Erotic feminist film director Erika Lust: Porn, like burgers, shouldn’t be free

Erotic feminist film director Erika Lust: Porn, like burgers, shouldn’t be free
Credit: Germana Costanza Lavagna

Over the last few years, there’s been a rise in feminist porn with more inclusive attitudes about the future of sex positivity, both on- and off-screen. Since the beginning of porn, erotic movies have been predominately made for men, by men, using women as an accessory to masculine sexuality — but Erika Lust, an award-winning Swedish erotic film director, screenwriter, and producer, is working to change the face of the porn industry.

With a degree in human rights, political science, and feminism in her back pocket, Lust has played an instrumental role in defining the importance of representation and diversity in erotic movies. Lust paired her interest in female sexuality with filmmaking to create diverse and realistic porn movies from the female perspective without degrading women or playing into stereotypical gender roles.

“It all started on a personal level when I was younger as a consumer of porn. I was interested in sexuality and was trying to figure out who I was and what turned me on,” Lust told TNW. “I never found my answers in porn back then. The movies were very male-centric and focused only on masculine sexuality. Women were reduced to being the beautiful object, the one that he gets turned on by, and being the practical tool to his sexuality. Women were there to basically satisfy men. It wasn’t about their experience, their pleasure, or their erotic journey.”

Lust believes there’s a disconnection between the mind and body in mainstream porn. Many viewers, including women, may have a physical response to content found on sites like PornHub, but the story lines usually explore sexuality through a male gaze without emotional depth. “Somehow, my body got turned on by these images, but I didn’t like it. When watching commercial porn, our minds went a whole different way questioning why this woman has to satisfy this man?
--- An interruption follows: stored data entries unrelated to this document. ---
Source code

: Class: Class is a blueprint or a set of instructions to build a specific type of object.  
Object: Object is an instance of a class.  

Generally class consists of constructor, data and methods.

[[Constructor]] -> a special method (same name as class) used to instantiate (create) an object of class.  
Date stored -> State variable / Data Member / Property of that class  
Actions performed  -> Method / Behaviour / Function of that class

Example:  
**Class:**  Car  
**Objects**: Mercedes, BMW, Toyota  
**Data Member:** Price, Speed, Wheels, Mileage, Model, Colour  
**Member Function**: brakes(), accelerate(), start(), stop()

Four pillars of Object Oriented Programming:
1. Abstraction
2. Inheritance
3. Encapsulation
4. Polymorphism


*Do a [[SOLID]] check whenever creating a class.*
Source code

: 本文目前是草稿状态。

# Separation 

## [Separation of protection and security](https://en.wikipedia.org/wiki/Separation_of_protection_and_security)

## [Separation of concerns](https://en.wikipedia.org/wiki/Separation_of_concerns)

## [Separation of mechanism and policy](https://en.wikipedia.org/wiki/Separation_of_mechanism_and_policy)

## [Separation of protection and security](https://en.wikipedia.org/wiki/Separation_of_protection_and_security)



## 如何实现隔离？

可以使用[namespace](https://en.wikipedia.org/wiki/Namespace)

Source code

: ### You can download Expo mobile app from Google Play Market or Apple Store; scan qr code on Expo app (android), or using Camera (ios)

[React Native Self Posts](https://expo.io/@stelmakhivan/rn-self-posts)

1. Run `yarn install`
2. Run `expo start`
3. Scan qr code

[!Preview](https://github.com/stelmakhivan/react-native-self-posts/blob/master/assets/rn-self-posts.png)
And why doesn’t she look like me? We have all these ‘why’s’ in our mind — instead of enjoying porn, we had conflict with it,” Lust explained.

In 2004, Lust uploaded her first feminist porn movie called “The Good Girl,” which led her to where she is today. Almost two decades later, Lust is still creating cinematic pornography on her series XConfessions (NSFW) — a place for people to watch their authentic and personal sexual fantasies come to life.

Credit: Erika Lust

What makes an erotic movie feminist?

Unlike most of the porn found on the internet, feminist porn concentrates on female empowerment and sex positivity, whilst encouraging people across the gender binary to embrace their sexuality without shame.. “It has to do with feminism in front of the camera, behind the camera, and the representation of women and men on-screen,” Lust added. “Feminist porn has a lot to do with diversity. Movies should represent people from different backgrounds, different races, different ethnicities, different body types, and different ages.”

Credit: Erika Lust

Although most mainstream porn is fairly diverse in its representation of characters, it’s categorized in a pervasive way. “On sites like Pornhub, people are divided into groups. Instead of showing people as human beings, they’re fetishized, such as interracial couples.”

“In any other area of life, we wouldn’t accept this kind of category, it’s crazy. But in porn, it’s one of the most popular genres out there. It’s not including people of different races having sex, it usually shows a tiny white woman getting fucked by a big black man — I think it’s so racist.”

Not only does commercial porn depict women as sex toys for men, they’re also degraded through chauvinistic language. “There’s a lot of videos talking about destroying tiny teens and that’s so wrong on so many levels,” Lust said. “The language is always offensive, it’s either smashing, nailing, forcing, or banging — this kind of wording sounds like it should be associated with a construction site, not sex.”

Feminist porn is more than just representing marginalized groups: for porn to be feminist, it has to treat the performers on set ethically and ensure humane conditions. “When women are involved in the process of making the film, women have the chance to participate and have their say heard in the process,” Lust said.

When asked what the future of feminist porn looks like, Lust explained: “I really hope people start to question their own porn behavior and understand that if they watch free porn, they will not receive a good product.” Lust added. “Imagine if hamburgers were free? They’d probably be crap hamburgers. This is happening with porn, the free online porn sites don’t take your money, they take your data and information. It knows what you’re clicking and they try to sell you advertisements like ‘hot Latinas in your area’ or ‘grow your dick with this pill.’”

Alongside Lust, other feminist-porn directors like Tristan Taormino and Courtney Trouble are also finding their footing as viewers’ tastes and preferences mature. I’m optimistic the future of porn looks a lot less like the free sites that throw themselves at us right now.